Europol has announced that law enforcement in Germany and Ukraine targeted two individuals believed to be core members of the DoppelPaymer ransomware group.
The operation consisted in raiding multiple locations in the two countries on February and was the result of a coordinated effort that also involved Europol, the FBI and the Dutch Police.
Two suspects detained
“German officers raided the house of a German national, who is believed to have played a major role in the DoppelPaymer ransomware group,” Europol informs in a press release published today.
The agency notes that “despite the current extremely difficult security situation that Ukraine” due to the Russian invasion, police officers in the country “interrogated a Ukrainian national who is also believed to be a member of the core DoppelPaymer group.”
German officers raided one location – the house of the German national believed to have had a “major role in the DoppelPaymer ransomware group.” In Ukraine, the police searched two locations – in Kiev and Kharkiv.
Electronic equipment has been seized and investigators and IT experts are examining it for forensic evidence.
Three experts from Europol have also been deployed to Germany to cross-check operational information with information from Europol’s databases and to help with analysis, crypto tracing, and forensic work.
“The analysis of this data and other related cases is expected to trigger further investigative activities,” Europol says. This work may reveal other members of the ransomware group as well as affiliates that deployed the malware and ransomed victims across the world.
Both the investigation and the legal procedures are ongoing at the moment.

——

● **WORK REQUEST 1**
Condense the paragraph of the DoppelPaymer article that begins "German officers raided one location" into a brief list that keeps its main facts.
● **WORK REQUEST 2**
Continue the article on the DoppelPaymer investigation from its final sentence.

(Source data)

——

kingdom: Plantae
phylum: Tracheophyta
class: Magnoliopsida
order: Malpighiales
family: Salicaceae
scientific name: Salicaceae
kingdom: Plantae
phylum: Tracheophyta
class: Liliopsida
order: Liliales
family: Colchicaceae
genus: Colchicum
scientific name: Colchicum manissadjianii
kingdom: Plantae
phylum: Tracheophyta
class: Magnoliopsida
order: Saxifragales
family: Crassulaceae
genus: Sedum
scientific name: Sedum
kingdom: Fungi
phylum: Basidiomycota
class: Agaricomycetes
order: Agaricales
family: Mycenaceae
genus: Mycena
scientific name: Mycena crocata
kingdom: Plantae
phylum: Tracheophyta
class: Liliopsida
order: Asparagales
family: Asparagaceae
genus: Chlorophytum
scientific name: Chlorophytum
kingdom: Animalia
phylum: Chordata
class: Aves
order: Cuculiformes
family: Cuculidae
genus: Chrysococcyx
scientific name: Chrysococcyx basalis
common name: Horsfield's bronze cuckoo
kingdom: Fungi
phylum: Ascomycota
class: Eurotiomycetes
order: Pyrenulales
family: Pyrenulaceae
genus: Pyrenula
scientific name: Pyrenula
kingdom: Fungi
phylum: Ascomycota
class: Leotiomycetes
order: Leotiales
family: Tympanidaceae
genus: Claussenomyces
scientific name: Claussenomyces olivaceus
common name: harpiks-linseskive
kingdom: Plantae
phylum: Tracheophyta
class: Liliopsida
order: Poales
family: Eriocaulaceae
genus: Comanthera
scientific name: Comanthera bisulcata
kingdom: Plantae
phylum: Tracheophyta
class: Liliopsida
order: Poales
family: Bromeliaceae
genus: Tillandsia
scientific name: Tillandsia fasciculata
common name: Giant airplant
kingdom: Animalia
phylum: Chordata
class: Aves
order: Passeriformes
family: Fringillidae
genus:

——

● **ANSWER 1**
- German officers raided one location, the house of a German national believed to have had a major role in the DoppelPaymer ransomware group.
- Ukrainian police searched two locations, in Kiev and Kharkiv.

● **ANSWER 2**
Three more DoppelPaymer suspects wanted
German authorities believe that the DoppelPaymer ransomware operation involved five core members that maintained the attack infrastructure, the data leak sites, handled negotiations, and deployed the malware on breached networks.
Arrest warrants have been issued for another three suspects that law enforcement are currently looking for worldwide:
- Igor Garshin/Garschin – believed to be responsible for reconnaissance, breaching, and deploying the DoppelPaymer locker on victim networks
- lgor Olegovich Turashev – believed to have had a major part in attacks against German companies, acting as the admin of the infrastructure and malware used for intrusions
- Irina Zemlianikina – responsible for the initial stage of the attack, sending out malicious emails; she was also handling the data leak sites, the chat system, and publishing the data stolen from the victims
According to the German police, the five suspects are the “masterminds” of the DoppelPaymer ransomware gang and are connected to Russia.
The DoppelPaymer ransomware operation emerged in 2019 targeting critical infrastructure organizations and large companies.
In 2020, the threat actor started to steal data from the victim networks and adopted the double extortion method by threatening to publish the stolen files on a leak site on the Tor network.
Europol estimates that between May 2019 and March 2021, victims based in the United States alone paid DoppelPaymer at least $42.4 million. The German authorities have also confirmed 37 cases where companies were targeted by the ransomware gang.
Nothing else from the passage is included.